SELECTED EXTRACT Start Marker

An important part of these rights is the parliamentary right on information on the basis of article 68 of the Dutch Constitution. Effective parliamentary control of the budget is only present if parliament is in the possession of sufficient information – the material budget right (see further below) is relevant here.

Approved budgets have the status of law and authorises government to spend money. It is considered to be a rule rather than exception that authorised government budgets are considered insufficient or that authorised policy-objectives change. In these cases the Compabiliteitswet (CW) prescribes that new authorisation has to be provided by parliament through ad hoc supplementary budget measures (suppletoire begrotingsmaatregel), which are passed through parliament.

Next, there exists a separation between the formal and material budget-right of parliament. The formal budget-right prescribes that parliament always has to be informed prior to any spending that is not in accordance with the approved budget. The material budget–right applies for those situations where the exercise of policy is urgent and cannot await the outcome of the formal procedure. In these instances parliament is informed of on-going changes in policy and the accompanying budgetary impact to avoid a situation where parliament is confronted with accomplished facts. This information is shared through separate policy letters or through budgetary notes. Parliament either (silently) accepts or rejects this and thereby exercises its material budget-right.[1]

Since a number of years the government policy proposals are accepted by parliament on the last day before the Christmas recess. Formally the senate also has approval rights of the budget. In practice senate has since 1907 not used its power to reject the budget proposal. Since 1971 there exists a rule that budgets that have not yet been approved in May of the relevant budget year are treated as formalities provided that the government comes to the Senate to discuss its policy plans substantively. This is how the senate has mainly used its budget rights.[2]

General change           
How has the budgetary process changed since the beginning of the financial/Eurozone crisis?

SELECTED EXTRACT End Marker

TASK BRIEF
Reproduce the passage on Dutch parliamentary budget rights, starting at "Approved budgets have" and ending at "passed through parliament.". The rows come from a different source than the passage.

PROVIDED DATA Start Marker

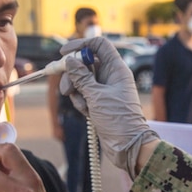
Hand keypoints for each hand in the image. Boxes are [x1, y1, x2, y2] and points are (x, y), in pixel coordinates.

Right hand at [58, 37, 158, 177]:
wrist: (128, 146)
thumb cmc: (119, 120)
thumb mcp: (97, 96)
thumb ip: (81, 77)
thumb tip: (69, 61)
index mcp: (117, 69)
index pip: (99, 45)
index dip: (81, 45)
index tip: (64, 53)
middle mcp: (111, 76)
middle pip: (85, 63)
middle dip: (72, 75)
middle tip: (66, 89)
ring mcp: (105, 89)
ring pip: (81, 80)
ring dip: (76, 91)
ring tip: (82, 105)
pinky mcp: (99, 102)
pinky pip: (83, 94)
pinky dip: (81, 102)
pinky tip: (87, 113)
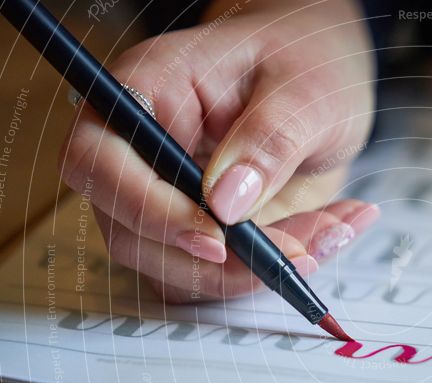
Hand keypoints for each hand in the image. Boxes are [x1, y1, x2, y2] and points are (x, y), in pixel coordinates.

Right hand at [60, 0, 377, 301]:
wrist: (325, 76)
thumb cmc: (304, 58)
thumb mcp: (304, 90)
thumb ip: (268, 140)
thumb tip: (225, 204)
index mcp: (147, 92)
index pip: (99, 162)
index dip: (148, 210)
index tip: (218, 238)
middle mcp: (145, 153)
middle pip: (135, 236)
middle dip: (222, 263)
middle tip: (301, 250)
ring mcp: (170, 199)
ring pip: (181, 269)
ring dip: (258, 271)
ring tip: (332, 229)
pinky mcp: (205, 231)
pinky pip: (223, 275)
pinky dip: (276, 269)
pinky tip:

PROVIDED DATA End Marker

RESULT OF THIS TASK
Approved budgets have the status of law and authorises government to spend money. It is considered to be a rule rather than exception that authorised government budgets are considered insufficient or that authorised policy-objectives change. In these cases the Compabiliteitswet (CW) prescribes that new authorisation has to be provided by parliament through ad hoc supplementary budget measures (suppletoire begrotingsmaatregel), which are passed through parliament.